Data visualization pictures
--
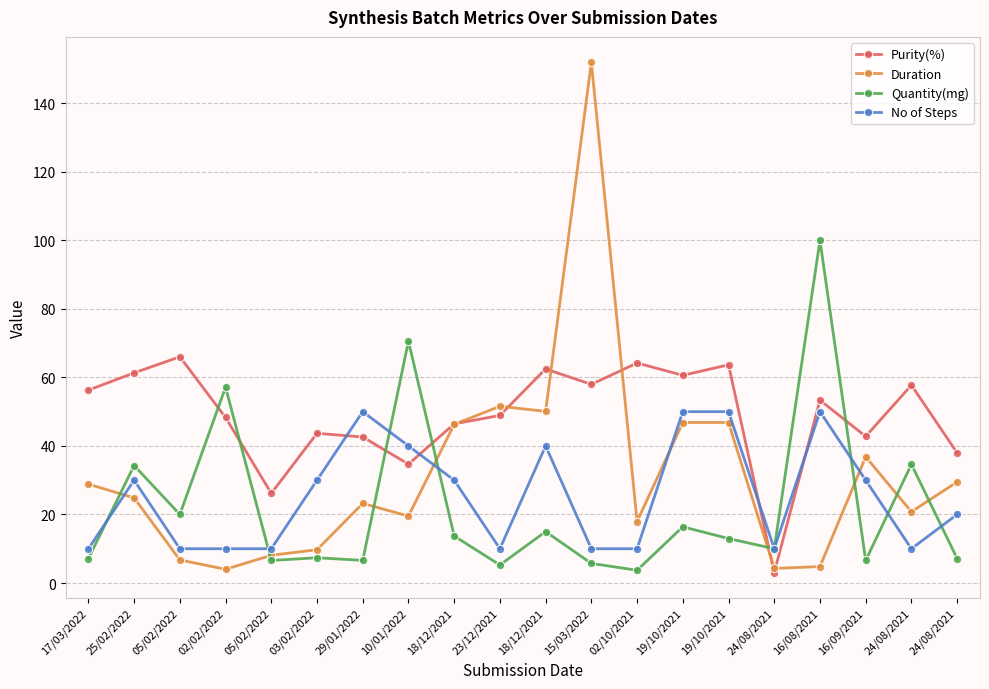

True or false: Duration has a value of 8.1 at 05/02/2022.

True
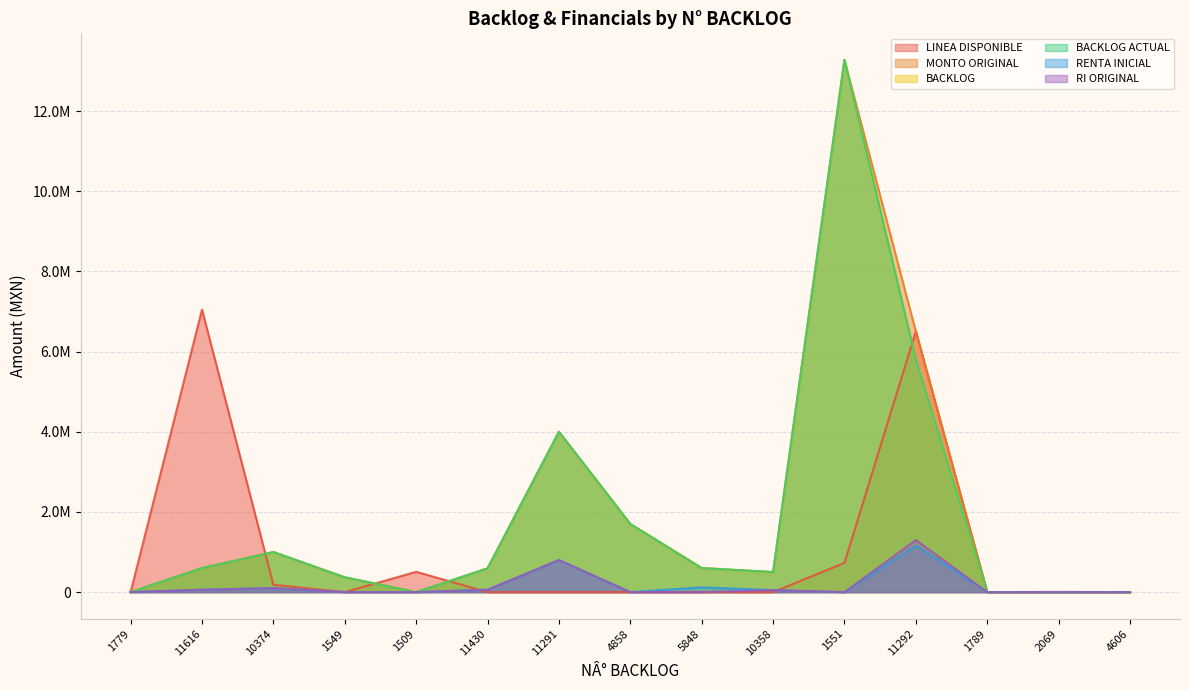

At which label does MONTO ORIGINAL reach its minimum?

1779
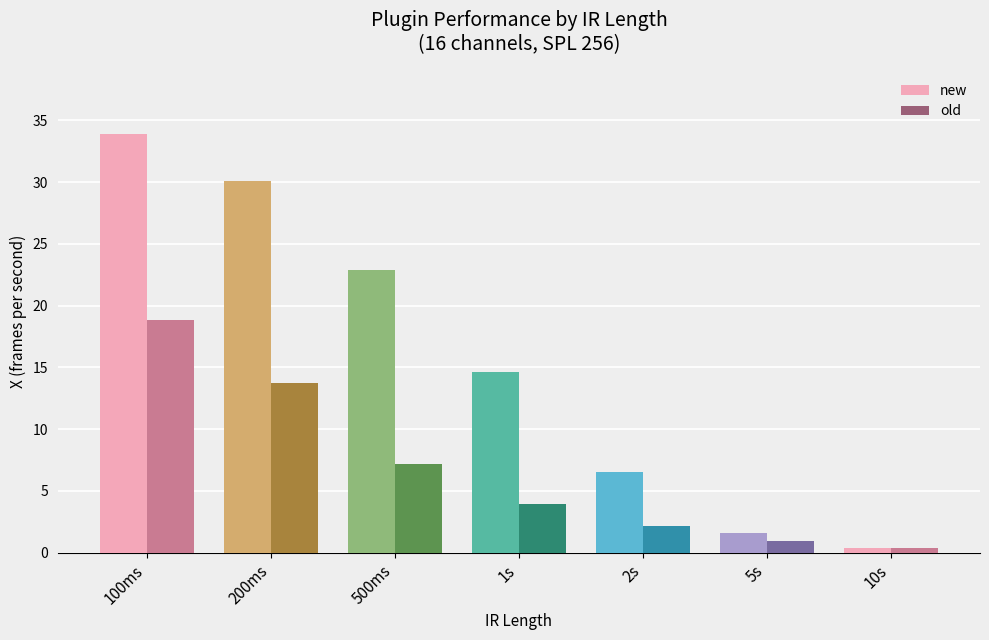

What is the value of the new bar at the 4th from the left?

14.6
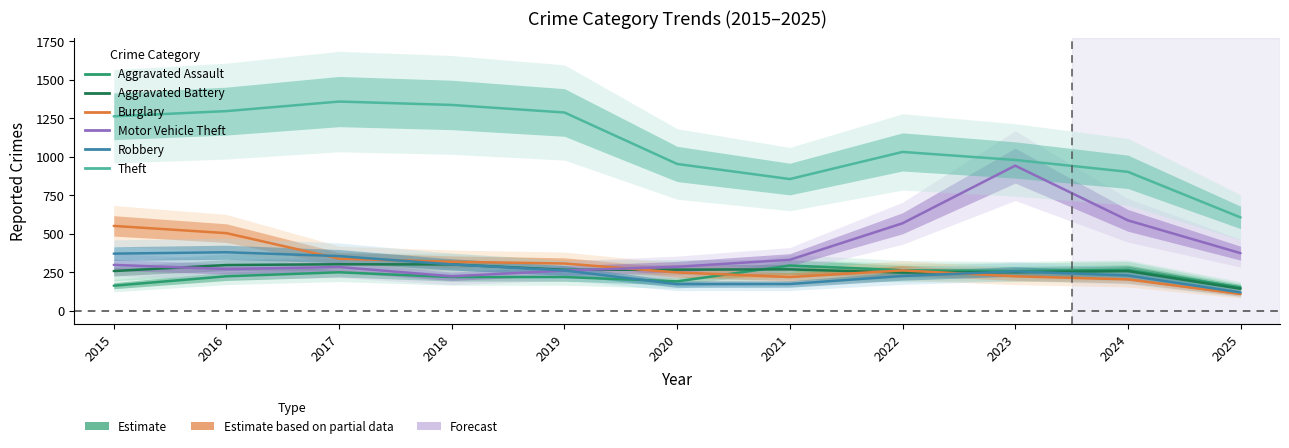

How many values in the Motor Vehicle Theft series exceed 299?

5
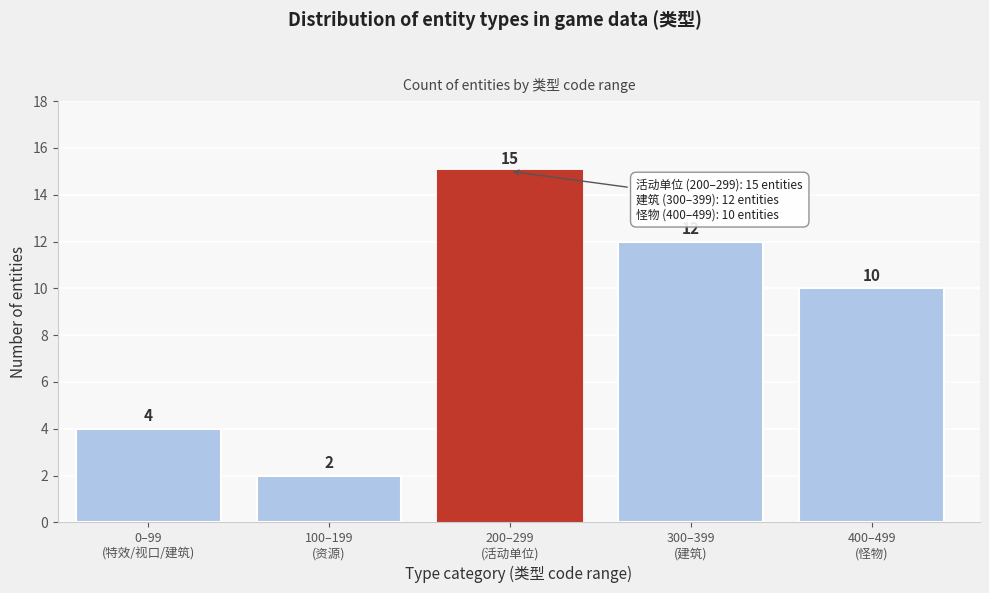

Reading left to right, transcribe all the data shown in this chart.

4	2	15	12	10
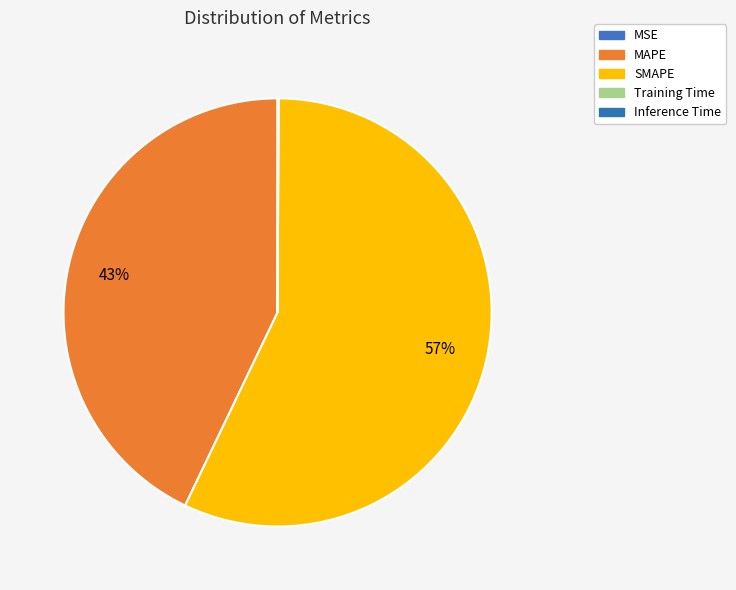

To the nearest percent, what percentage of the pie is MAPE?

43%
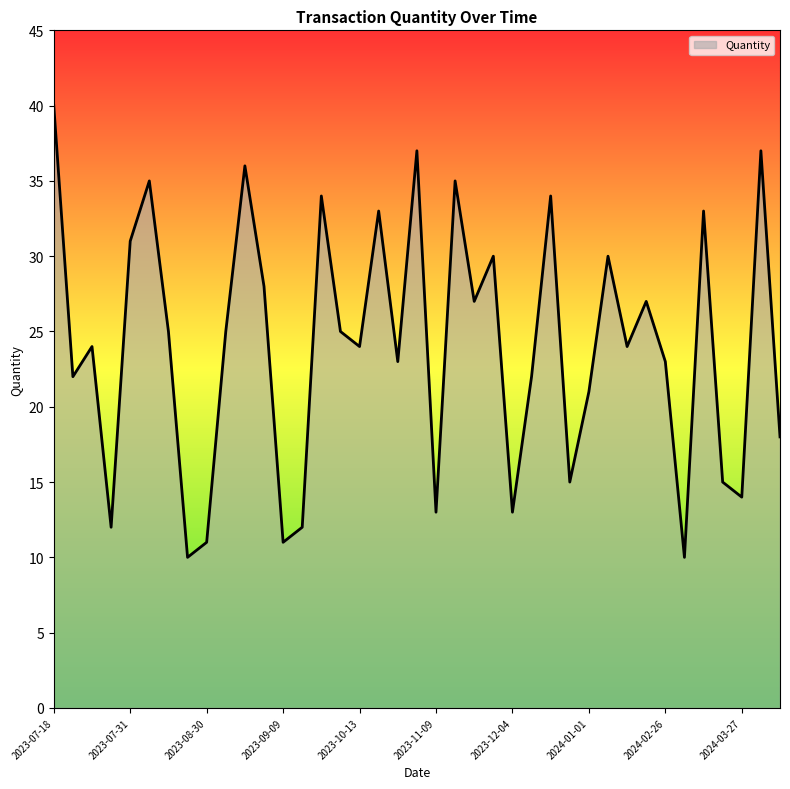

What is the difference between the maximum and minimum values?

30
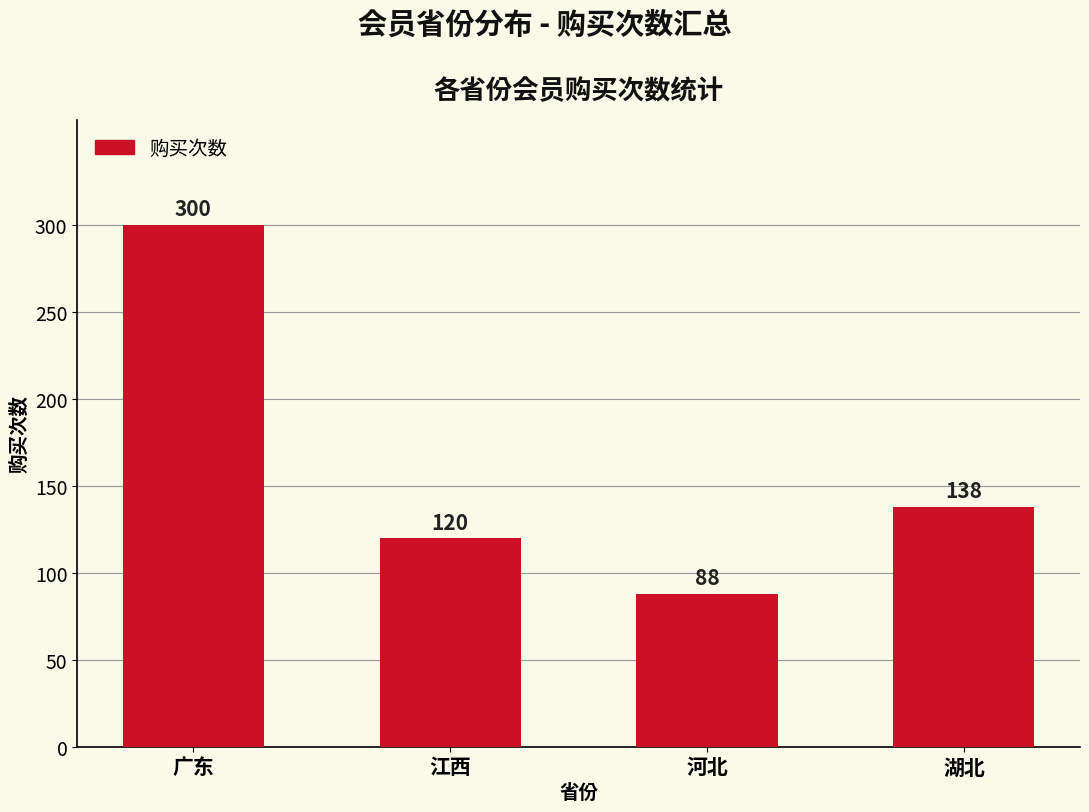

Is it true that the value at 广东 is 509?

False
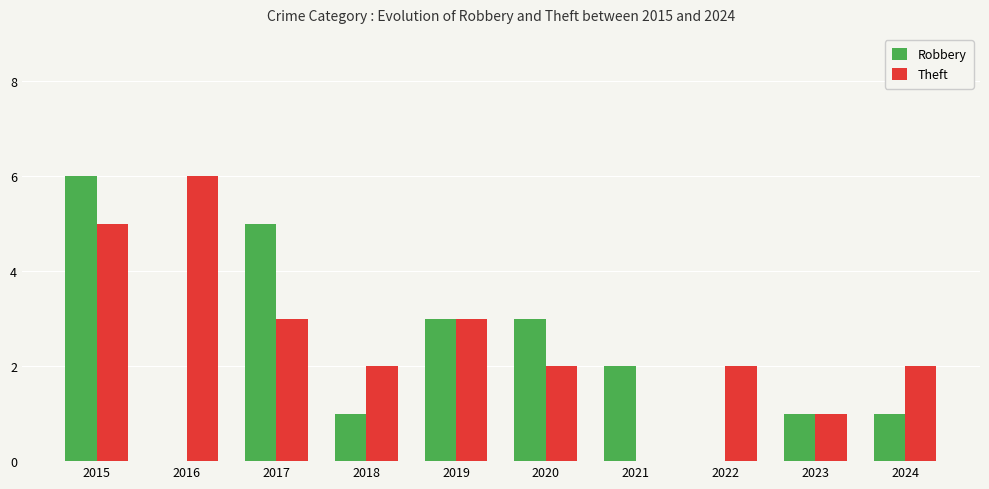

What are all the series names shown in the legend?

Robbery, Theft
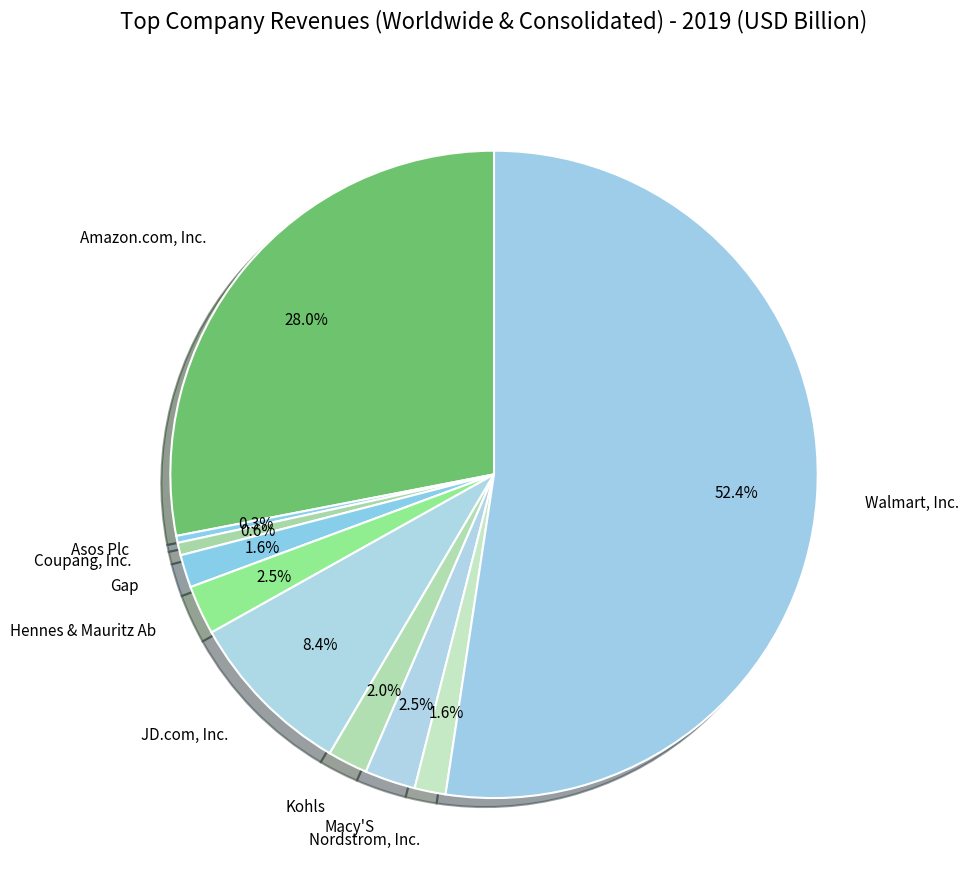

Is it true that Gap is 12% of the pie?

False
--
Pull out each line in the records above that contains the word "shown", copying every such line in full.

Reading left to right, transcribe all the data shown in this chart.
What are all the series names shown in the legend?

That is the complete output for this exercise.